● Texte extrait
· · · ·
Jazz live
Publié le 25 Août 2023

Jazz Campus en Clunisois , 23 et 24 août ( Suite )

Des propositions diverses d’un jazz vif, actuel qui sait aussi regarder dans le rétro…viseur. Deep Rivers, l’Homme à la tête de chou in Uruguay, Trio Rhizome…

DEEP RIVERS

Mercredi 23 Août, Théâtre de Cluny, 20h.30

Paul Lay (piano), Isabel Sörling ( voix), Simon Tailleu ( contrebasse).

Qu’est ce qui emporte la décision d’un programmateur quand on a affaire à un pianiste de la trempe de Paul Lay? Avec lui tous les choix sont possibles, en solo, duo, trio ou autre configuration : du trio Blue in Green où il se mesure à Bill Evans au Bach’s Groove également en trio ( presque homonymique du Bag’s Groove de Miles). En Full solo, il s’attaque à Beethoven mais ce “marvel” du piano comme le surnomme son confrère et producteur Laurent de Wilde (qui s’y connaît) n’ a peur de rien. Il aurait tout aussi bien pu avec le même trio revenir sur ces Alcazar Memories chères à mon coeur, autour de mélodies de Vincent Scotto.

Trio Deep Rivers

Si j’osais, je dirais que l’on revient à la source. Le jazz est la musique qui advient hic et nunc, mais il est aussi mémoire, reconstruction à partir de souvenirs, reconstitution… Le jazz est le langage musical que firent découvrir à l’Europe les premiers orchestres américains débarqués en 1917, le régiment des Harlem Hell Fighters du compositeur, arrangeur et chef d’orchestre James Reese Europe.

Atelier Jeune public Trio Paul Lay

Le projet de Deep Rivers avec un “s”, contrairement au spiritual “Deep River” qui évoque le Jourdain, a vu le jour en 2018 à l’occasion du centième anniversaire de l’arrivée du jazz en France. Il fait revivre en un montage pertinent ces musiques populaires (fin du XIX-début du XXe siècle), ces “rivières profondes” qui ont irrigué les racines du jazz, les chansons, spirituals et ragtimes qu’entendaient les soldats engagés en Europe. Cette commande venue de Nantes a été jouée au théâtre Graslin de la ville et le CD est sorti avec succès en 2020 sur le label Laborie.

Paul Lay connaît ses classiques, attiré aussi bien par Jelly Roll Morton et Earl Hines que Mc Coy Tyner. Il est à la fois dans la tradition et la modernité, décontracté et disponible à ce qui advient dans l’instant sous ses doigts.
· · · ·
● Tâches
1. Répondez aux questions suivantes d'après le compte rendu du festival Jazz Campus en Clunisois.
(a) Dans quelle salle et à quelle heure Deep Rivers a-t-il joué le mercredi 23 août ?
(b) En quelle année le projet Deep Rivers a-t-il vu le jour ?
(c) Sur quel label et en quelle année le CD est-il sorti ?
2. Reprenez, s'il vous plaît, le compte rendu du festival Jazz Campus en Clunisois juste après sa dernière phrase.
· · · ·
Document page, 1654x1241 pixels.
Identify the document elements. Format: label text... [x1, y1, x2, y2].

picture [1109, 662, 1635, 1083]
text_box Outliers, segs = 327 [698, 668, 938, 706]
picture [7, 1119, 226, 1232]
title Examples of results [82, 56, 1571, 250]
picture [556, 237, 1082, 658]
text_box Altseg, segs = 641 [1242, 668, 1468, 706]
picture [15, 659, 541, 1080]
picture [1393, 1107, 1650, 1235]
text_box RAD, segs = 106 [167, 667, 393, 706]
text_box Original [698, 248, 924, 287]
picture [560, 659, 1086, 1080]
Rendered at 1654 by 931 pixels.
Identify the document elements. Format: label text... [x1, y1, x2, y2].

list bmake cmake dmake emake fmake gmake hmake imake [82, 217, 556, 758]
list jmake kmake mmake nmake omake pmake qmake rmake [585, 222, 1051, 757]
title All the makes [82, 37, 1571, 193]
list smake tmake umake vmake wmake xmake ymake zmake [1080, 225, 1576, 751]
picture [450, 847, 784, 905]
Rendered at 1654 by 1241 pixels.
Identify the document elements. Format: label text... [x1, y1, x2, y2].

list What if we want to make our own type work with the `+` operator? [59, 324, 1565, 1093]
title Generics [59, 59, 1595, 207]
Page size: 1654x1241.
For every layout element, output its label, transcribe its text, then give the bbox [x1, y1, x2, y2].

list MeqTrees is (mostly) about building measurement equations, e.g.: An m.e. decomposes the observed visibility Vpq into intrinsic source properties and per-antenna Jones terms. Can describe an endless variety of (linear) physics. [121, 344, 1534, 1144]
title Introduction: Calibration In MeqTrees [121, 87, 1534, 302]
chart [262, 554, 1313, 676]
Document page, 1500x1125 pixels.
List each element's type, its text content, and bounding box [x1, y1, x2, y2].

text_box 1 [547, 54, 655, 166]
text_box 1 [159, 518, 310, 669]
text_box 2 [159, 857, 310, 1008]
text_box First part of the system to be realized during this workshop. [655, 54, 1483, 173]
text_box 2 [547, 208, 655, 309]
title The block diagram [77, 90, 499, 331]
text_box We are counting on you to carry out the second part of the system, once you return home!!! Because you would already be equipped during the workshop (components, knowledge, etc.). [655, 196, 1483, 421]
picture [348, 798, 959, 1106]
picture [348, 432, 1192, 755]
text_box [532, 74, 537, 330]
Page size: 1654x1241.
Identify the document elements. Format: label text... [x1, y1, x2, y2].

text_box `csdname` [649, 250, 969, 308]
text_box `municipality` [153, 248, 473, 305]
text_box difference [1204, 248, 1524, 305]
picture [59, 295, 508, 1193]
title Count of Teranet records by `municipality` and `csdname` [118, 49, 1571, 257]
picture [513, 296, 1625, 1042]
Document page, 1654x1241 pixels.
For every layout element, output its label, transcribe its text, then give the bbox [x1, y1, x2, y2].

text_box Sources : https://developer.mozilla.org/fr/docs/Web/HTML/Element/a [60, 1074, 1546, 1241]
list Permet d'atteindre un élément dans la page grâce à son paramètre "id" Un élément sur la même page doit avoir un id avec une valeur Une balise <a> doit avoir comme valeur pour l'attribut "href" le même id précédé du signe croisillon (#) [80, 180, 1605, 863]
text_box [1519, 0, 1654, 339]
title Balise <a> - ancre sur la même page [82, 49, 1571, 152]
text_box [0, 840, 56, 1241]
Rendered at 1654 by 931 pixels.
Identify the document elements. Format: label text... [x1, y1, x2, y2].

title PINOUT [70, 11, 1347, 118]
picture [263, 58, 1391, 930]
· · · ·
● Réponses dans l'ordre
1.
(a) Au Théâtre de Cluny, à 20h30.
(b) En 2018.
(c) Sur le label Laborie, en 2020.

2.
Quand vient l’inspiration !

Tout ce que ce pianiste joue est recomposé à un point difficilement concevable : il a l’ imagination harmonique, la virtuosité, un style personnel vif et percussif. Un vrai pianiste de jazz dont le swing ferait presque chavirer de bonheur. Le plus bel exemple est cette recréation en duo du tube de Scott Joplin le plus célèbre “Maple Leaf Rag” qu’il attaque traditionnellement. On ne peut s’empêcher de penser que l’on a vraiment trop entendu cette scie…Arrivent en surimpression des images de The Sting, (l’Arnaque en français) grand succès du box office qui contribua à faire connaître Scott Joplin pour les plus jeunes en 1973. Le compositeur Marvin Hamlisch faisait un beau travail d’arrangement des ragtimes de Joplin dont “The entertainer” sans reprendre “Maple Leaf Rag”. Et voilà que Paul Lay déstructure le thème, se balade sur les touches tel un grand du stride, un James P Johnson ou Willie “The Lion” Smith, change de rythme et d’intensité, s’emporte en saccades et clusters, démolissant la mélodie. Complice, Simon Tailleu se raccroche quand il faut, le remet dans le rythme initial. Voilà la variation à retenir de ce standard : faire du neuf avec de l’ancien, il savent faire.

Le concert commence avec “I’m Always Chasing Rainbows, chanson de 1917 d’Harry Caroll, suivie d’un triptyque autour de la guerre de Sécession “A Southern Soldier Boyde G. W. Alexander, les traditionnelsRebel Soldier, “Follow the Drinking Gourd” ( sur la fuite des esclaves suivant la Grande Ourse en quête de liberté). “To Germany” est le poème d’un jeune capitaine Britannique C.H Sorley, mort au front peu après avoir écrit cet hommage à la culture allemande et au peuple qui l’avait accueilli avant guerre.

C’est un trio vraiment équilatéral, en communion parfaite qui ressent avec intensité les émotions. Simon Tailleu que l’on a vu “grandir” dans le Sud est l’un des contrebassistes les plus doués actuellement, efficace techniquement certes mais d’une sensibilité à fleur de cordes. Le chant puissant de sa contrebasse, son agilité à varier les rythmes, les effets percussifs qu’il rajoute à main nue quand les cordes ne suffisent plus.

Il aime chanter et “donne” au plus beau sens du terme, sans se ménager. Sous l’oeil attendri et admiratif du pianiste.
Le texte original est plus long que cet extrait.